A Sleek Wristband That Can Track Seizures

A startup wants to make it easier for people with epilepsy to detect seizures and let others know when they need help.

There are about 50 million people in the world with epilepsy.

A new wristband from a startup called Empatica is built for people with epilepsy—it hopes to detect their seizures and alert family when they’re in the throes of one—but it could also appeal to people who simply want a sleek-looking gadget for logging activities and stress.

The Embrace wristband.

Empatica, which builds wearable devices to measure how biological signals relate to emotions, sought $100,000 in crowdfunding for the device, called Embrace, on IndieGoGo in mid-November.

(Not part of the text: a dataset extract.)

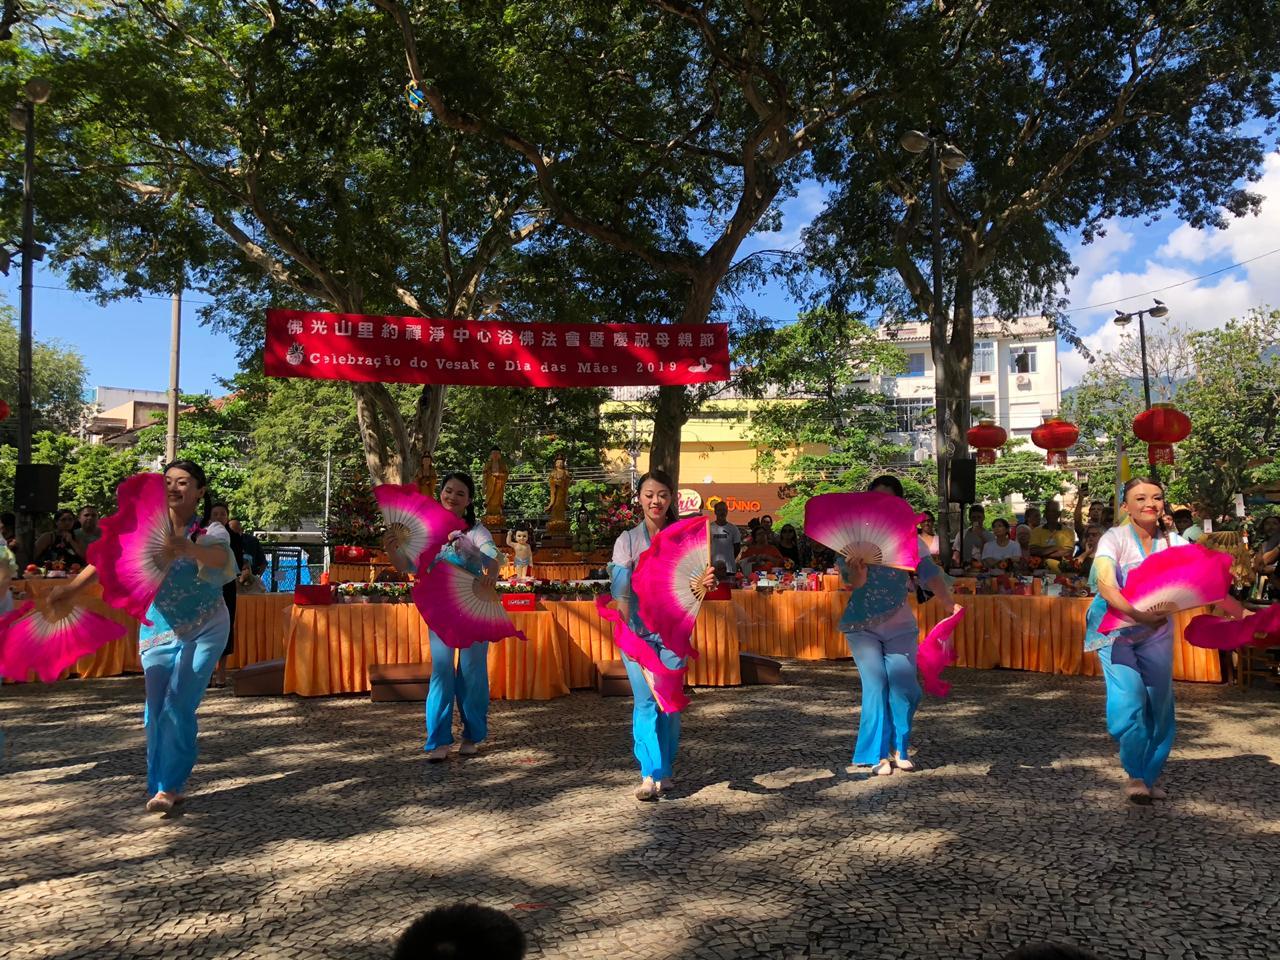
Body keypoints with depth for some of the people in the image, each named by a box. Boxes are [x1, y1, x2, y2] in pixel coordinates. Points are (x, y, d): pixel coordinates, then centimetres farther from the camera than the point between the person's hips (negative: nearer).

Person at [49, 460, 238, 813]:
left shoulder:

The company met that goal after a day of soliciting donations, and has since raised more than $50,000 on top of it.

Embrace is slated to be available next summer for $199. It will include apps to spot seizures and to let you know when your stress level has risen past a certain point that you’ve set. It also can do things that regular activity trackers do, like track movement and sleep.

The design of Embrace looks more fashion-conscious than health-oriented: a video from Empatica presents it as a wide, thin wristband that wraps around the arm like a slap bracelet. Its square face is dominated by a ring that lights up to communicate time, stress level, and seizure activity. It has a rechargeable battery meant to last more than a week.

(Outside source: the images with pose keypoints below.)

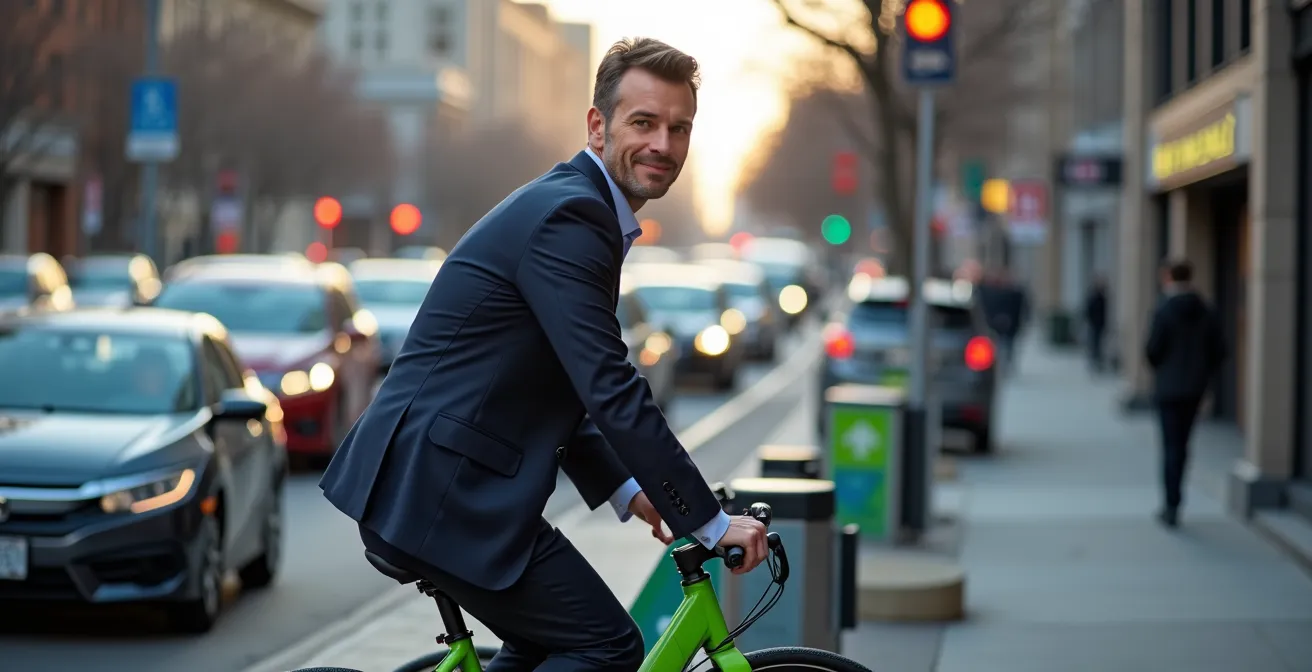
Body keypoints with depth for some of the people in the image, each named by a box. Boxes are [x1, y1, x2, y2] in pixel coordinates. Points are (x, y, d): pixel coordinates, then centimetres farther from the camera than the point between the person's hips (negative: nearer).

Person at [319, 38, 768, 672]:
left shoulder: (570, 208, 17)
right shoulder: (568, 217, -16)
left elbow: (558, 391, 25)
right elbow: (612, 394, -21)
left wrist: (624, 490, 19)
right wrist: (710, 520, -16)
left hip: (417, 482, 11)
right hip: (440, 493, -11)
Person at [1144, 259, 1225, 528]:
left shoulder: (1164, 311, -14)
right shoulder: (1207, 312, 1)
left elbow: (1153, 349, -14)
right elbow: (1219, 351, 2)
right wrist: (1203, 376, 14)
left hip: (1168, 388, -5)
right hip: (1195, 389, 5)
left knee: (1171, 446, -1)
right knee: (1181, 444, 15)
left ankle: (1172, 506, -2)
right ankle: (1171, 503, 21)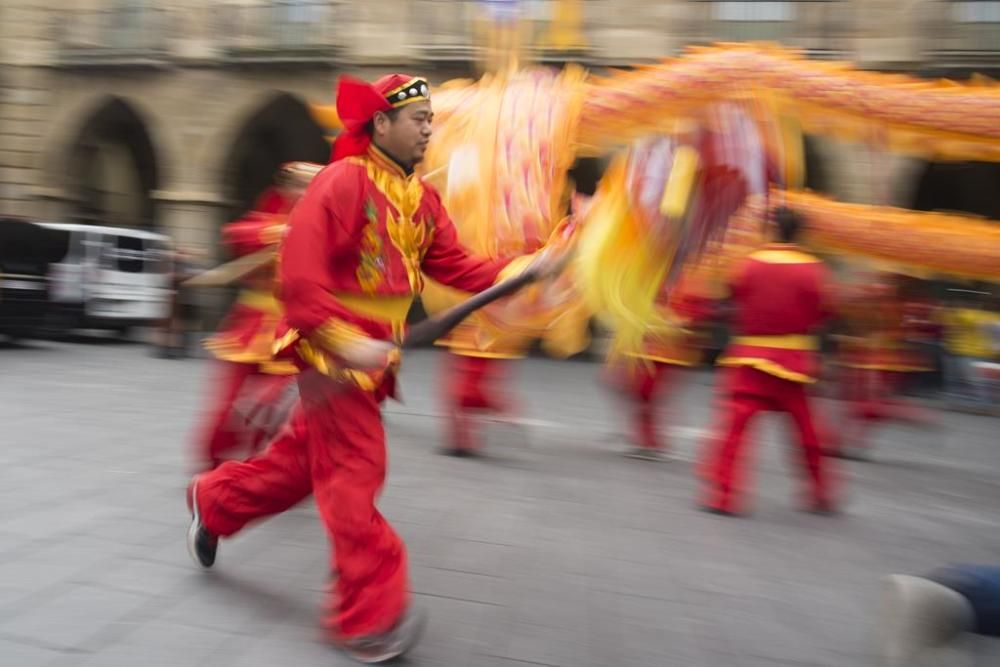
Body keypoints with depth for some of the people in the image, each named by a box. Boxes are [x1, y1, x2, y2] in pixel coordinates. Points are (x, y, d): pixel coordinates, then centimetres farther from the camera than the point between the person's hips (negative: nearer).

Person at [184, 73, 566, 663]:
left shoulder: (423, 198, 10)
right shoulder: (345, 180, -16)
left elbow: (457, 268, 4)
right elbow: (300, 270, -21)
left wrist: (525, 268, -9)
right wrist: (345, 341, -26)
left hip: (373, 352, 9)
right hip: (334, 348, -8)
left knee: (307, 456, 20)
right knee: (355, 473, -4)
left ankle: (214, 501, 44)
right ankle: (371, 614, 7)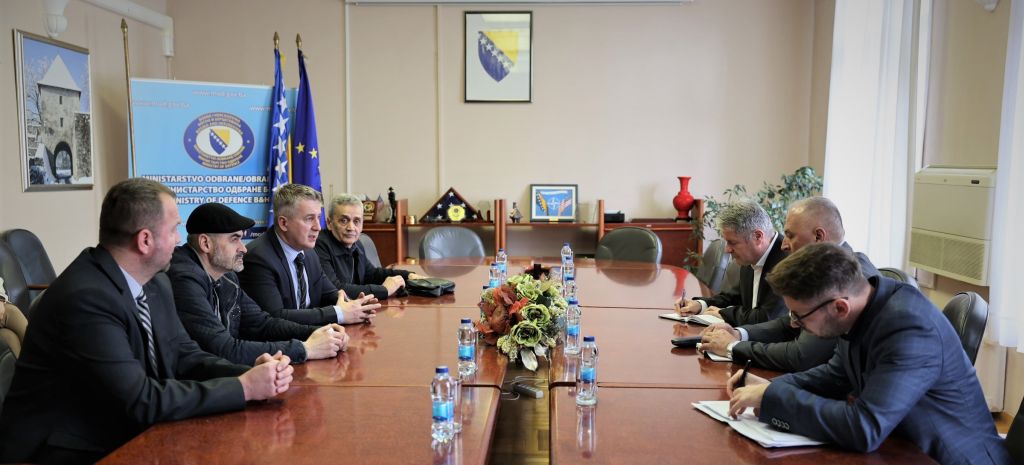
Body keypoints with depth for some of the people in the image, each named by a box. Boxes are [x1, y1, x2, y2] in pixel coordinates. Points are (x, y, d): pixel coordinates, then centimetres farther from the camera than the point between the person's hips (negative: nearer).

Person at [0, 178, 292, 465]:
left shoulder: (155, 284, 2)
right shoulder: (85, 298, -24)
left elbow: (183, 356, 4)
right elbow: (141, 400, -26)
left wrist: (252, 373, -13)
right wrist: (244, 387, -22)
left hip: (123, 439, 7)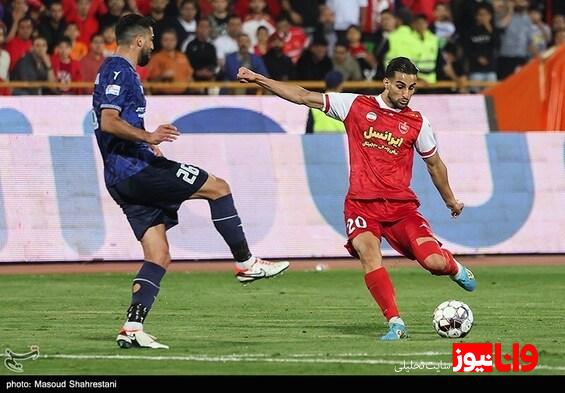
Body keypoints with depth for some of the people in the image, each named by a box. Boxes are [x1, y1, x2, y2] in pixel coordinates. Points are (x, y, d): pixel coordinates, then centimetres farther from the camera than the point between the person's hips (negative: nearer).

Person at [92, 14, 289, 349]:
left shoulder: (116, 70, 22)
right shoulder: (119, 71, -9)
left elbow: (111, 124, 34)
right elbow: (108, 122, -23)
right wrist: (147, 137, -33)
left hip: (124, 179, 10)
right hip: (136, 169, -10)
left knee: (159, 257, 5)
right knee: (218, 188, -4)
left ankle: (133, 328, -4)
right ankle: (246, 263, 3)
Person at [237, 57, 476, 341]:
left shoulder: (416, 123, 7)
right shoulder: (356, 105, 5)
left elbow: (434, 163, 22)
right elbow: (304, 97, 7)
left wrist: (450, 200, 31)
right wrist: (258, 79, 4)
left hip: (401, 205, 1)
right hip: (361, 204, -1)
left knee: (434, 262, -16)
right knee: (369, 254, -29)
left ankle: (454, 268, 22)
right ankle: (396, 324, -25)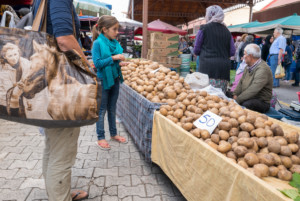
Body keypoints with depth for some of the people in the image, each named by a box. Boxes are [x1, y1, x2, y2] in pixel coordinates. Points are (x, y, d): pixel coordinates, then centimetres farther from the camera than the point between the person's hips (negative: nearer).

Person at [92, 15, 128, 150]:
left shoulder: (115, 43, 7)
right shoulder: (98, 43, -13)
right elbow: (97, 63, -19)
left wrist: (119, 62, -2)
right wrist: (113, 58, -22)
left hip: (114, 79, 7)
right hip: (103, 80, -6)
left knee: (112, 109, 17)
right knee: (102, 110, 5)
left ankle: (113, 134, 32)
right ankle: (100, 138, 18)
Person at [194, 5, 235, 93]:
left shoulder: (204, 28, 2)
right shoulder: (226, 31, 13)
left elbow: (196, 50, 4)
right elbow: (232, 52, 11)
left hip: (208, 66, -4)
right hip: (224, 67, 4)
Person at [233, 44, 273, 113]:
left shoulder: (263, 69, -18)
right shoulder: (248, 67, 12)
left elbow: (253, 90, -28)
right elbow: (241, 82, 12)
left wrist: (237, 99, -27)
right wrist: (235, 94, -5)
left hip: (261, 102, -8)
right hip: (247, 99, 8)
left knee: (245, 104, -37)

MIT Media Lab professor and Empatica chief scientist Rosalind Picard says the idea behind Embrace emerged back in 2008. At the time, she was doing research at MIT that involved using a wristband to track stress levels in autistic kids by measuring their skin conductance—your skin tends to become a better conductor of electricity as your stress level rises. When Picard saw a huge spike in one child’s skin conductance data, she initially figured the wristband’s sensor was broken.

As it turned out, the spike occurred before the child had a tonic-clonic, or grand mal, seizure—the kind that includes both muscle stiffness and jerking movements. Seizures, Picard says, produce high levels of skin conductance.

A year later, Picard went on to cofound a company called Affectiva, which commercialized wearable bands to track stress-related emotions and developed software that could analyze the emotion of people in videos. Affectiva later narrowed its focus to the software, and Picard cofounded Empatica this year to concentrate on wearable sensors.

There are some devices on the market for logging seizures, such as Smart Monitor’s SmartWatch, but they tend to focus on the motion you can track with an accelerometer. Empatica says Embrace is able to measure seizures more accurately  by picking up motion data gathered from the gadget’s accelerometer and gyroscope and combining it with measurements of skin conductance. That is gathered with small electrodes on the inside of its band, which pass a tiny current through your skin and measure how the sweat glands are being stimulated (this can be measured on the skin even if you don’t feel sweaty).

If Empatica’s algorithm detects a seizure, the band will vibrate, giving the user a chance to indicate that there’s been a false alarm. If the user doesn’t respond, it will connect with his or her smartphone to alert a list of people, such as a doctor and family members. The company plans to seek approval for the device from the U.S. Food and Drug Administration, Picard says.

Epilepsy Foundation chairman Warren Lammert—whose group funded an NYU trial to research Embrace and also funded research for SmartWatch—says using a device such as Embrace to track seizures could lead to better insights into how different medications affect epilepsy patients and give more reliable information during clinical trials of new medications.

Daniel Lowenstein, a neurology professor and director of the Epilepsy Center at the University of California, San Francisco, says he’s concerned about Embrace’s seizure-spotting sensitivity and how well it can track different types of seizures. But he notes that it could prove especially valuable for patients who are able to stave off seizures if they know their stress level is climbing. Getting a warning from the band would give them time to pause and do breathing exercises or meditation.